Saved entries:
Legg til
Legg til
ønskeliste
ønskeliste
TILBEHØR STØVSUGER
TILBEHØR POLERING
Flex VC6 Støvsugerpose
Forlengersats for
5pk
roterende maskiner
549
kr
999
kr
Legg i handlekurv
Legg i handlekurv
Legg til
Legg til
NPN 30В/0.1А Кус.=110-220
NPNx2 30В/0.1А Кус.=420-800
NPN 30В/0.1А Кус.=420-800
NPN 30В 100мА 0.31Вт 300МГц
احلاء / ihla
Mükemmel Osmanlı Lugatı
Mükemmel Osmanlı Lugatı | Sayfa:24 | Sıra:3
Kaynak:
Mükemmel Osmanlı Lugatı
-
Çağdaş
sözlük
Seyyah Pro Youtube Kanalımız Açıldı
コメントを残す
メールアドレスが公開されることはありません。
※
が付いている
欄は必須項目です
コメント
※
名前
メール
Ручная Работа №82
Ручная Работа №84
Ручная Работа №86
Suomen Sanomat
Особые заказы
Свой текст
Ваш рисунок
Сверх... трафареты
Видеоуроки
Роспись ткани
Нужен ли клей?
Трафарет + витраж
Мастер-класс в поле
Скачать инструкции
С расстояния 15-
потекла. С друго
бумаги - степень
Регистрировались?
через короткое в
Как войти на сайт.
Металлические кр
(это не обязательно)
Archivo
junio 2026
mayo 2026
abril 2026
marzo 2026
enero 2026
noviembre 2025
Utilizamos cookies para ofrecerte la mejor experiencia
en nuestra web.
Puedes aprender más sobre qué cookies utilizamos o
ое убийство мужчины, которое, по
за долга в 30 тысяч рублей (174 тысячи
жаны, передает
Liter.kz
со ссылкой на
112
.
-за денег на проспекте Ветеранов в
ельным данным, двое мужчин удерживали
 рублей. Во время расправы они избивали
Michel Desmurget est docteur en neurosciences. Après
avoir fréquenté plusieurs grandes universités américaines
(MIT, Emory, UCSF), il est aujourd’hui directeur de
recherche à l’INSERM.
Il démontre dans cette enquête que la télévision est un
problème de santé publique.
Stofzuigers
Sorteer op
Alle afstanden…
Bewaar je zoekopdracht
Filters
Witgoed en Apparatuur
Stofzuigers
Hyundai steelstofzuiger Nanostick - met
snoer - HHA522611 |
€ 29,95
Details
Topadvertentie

THE TASK -
The answer should consist of every entry, repeated word for word.

REPLY TO THE EXERCISE -
Legg til
Legg til
ønskeliste
ønskeliste
TILBEHØR STØVSUGER
TILBEHØR POLERING
Flex VC6 Støvsugerpose
Forlengersats for
5pk
roterende maskiner
549
kr
999
kr
Legg i handlekurv
Legg i handlekurv
Legg til
Legg til
NPN 30В/0.1А Кус.=110-220
NPNx2 30В/0.1А Кус.=420-800
NPN 30В/0.1А Кус.=420-800
NPN 30В 100мА 0.31Вт 300МГц
احلاء / ihla
Mükemmel Osmanlı Lugatı
Mükemmel Osmanlı Lugatı | Sayfa:24 | Sıra:3
Kaynak:
Mükemmel Osmanlı Lugatı
-
Çağdaş
sözlük
Seyyah Pro Youtube Kanalımız Açıldı
コメントを残す
メールアドレスが公開されることはありません。
※
が付いている
欄は必須項目です
コメント
※
名前
メール
Ручная Работа №82
Ручная Работа №84
Ручная Работа №86
Suomen Sanomat
Особые заказы
Свой текст
Ваш рисунок
Сверх... трафареты
Видеоуроки
Роспись ткани
Нужен ли клей?
Трафарет + витраж
Мастер-класс в поле
Скачать инструкции
С расстояния 15-
потекла. С друго
бумаги - степень
Регистрировались?
через короткое в
Как войти на сайт.
Металлические кр
(это не обязательно)
Archivo
junio 2026
mayo 2026
abril 2026
marzo 2026
enero 2026
noviembre 2025
Utilizamos cookies para ofrecerte la mejor experiencia
en nuestra web.
Puedes aprender más sobre qué cookies utilizamos o
ое убийство мужчины, которое, по
за долга в 30 тысяч рублей (174 тысячи
жаны, передает
Liter.kz
со ссылкой на
112
.
-за денег на проспекте Ветеранов в
ельным данным, двое мужчин удерживали
 рублей. Во время расправы они избивали
Michel Desmurget est docteur en neurosciences. Après
avoir fréquenté plusieurs grandes universités américaines
(MIT, Emory, UCSF), il est aujourd’hui directeur de
recherche à l’INSERM.
Il démontre dans cette enquête que la télévision est un
problème de santé publique.
Stofzuigers
Sorteer op
Alle afstanden…
Bewaar je zoekopdracht
Filters
Witgoed en Apparatuur
Stofzuigers
Hyundai steelstofzuiger Nanostick - met
snoer - HHA522611 |
€ 29,95
Details
Topadvertentie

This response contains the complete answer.